§ Description of the task: Which lines of the entries below include "Industry"? List them all.

"""

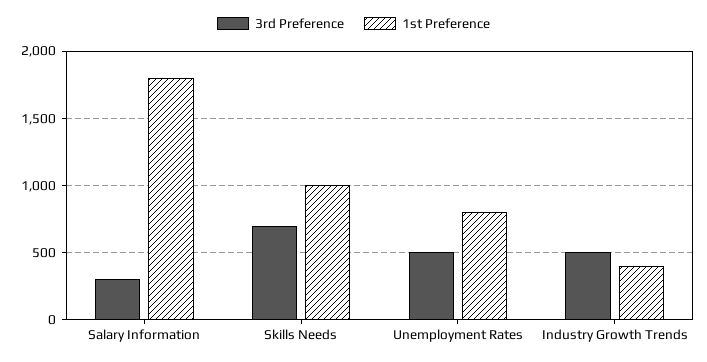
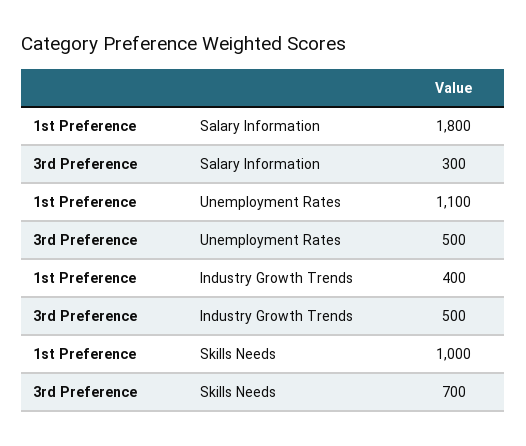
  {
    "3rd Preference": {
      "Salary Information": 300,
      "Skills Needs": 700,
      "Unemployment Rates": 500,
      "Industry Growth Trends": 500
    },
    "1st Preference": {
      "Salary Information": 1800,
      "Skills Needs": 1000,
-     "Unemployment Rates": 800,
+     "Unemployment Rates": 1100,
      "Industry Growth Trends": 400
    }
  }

"""

§ Output below:
      "Industry Growth Trends": 500
      "Industry Growth Trends": 400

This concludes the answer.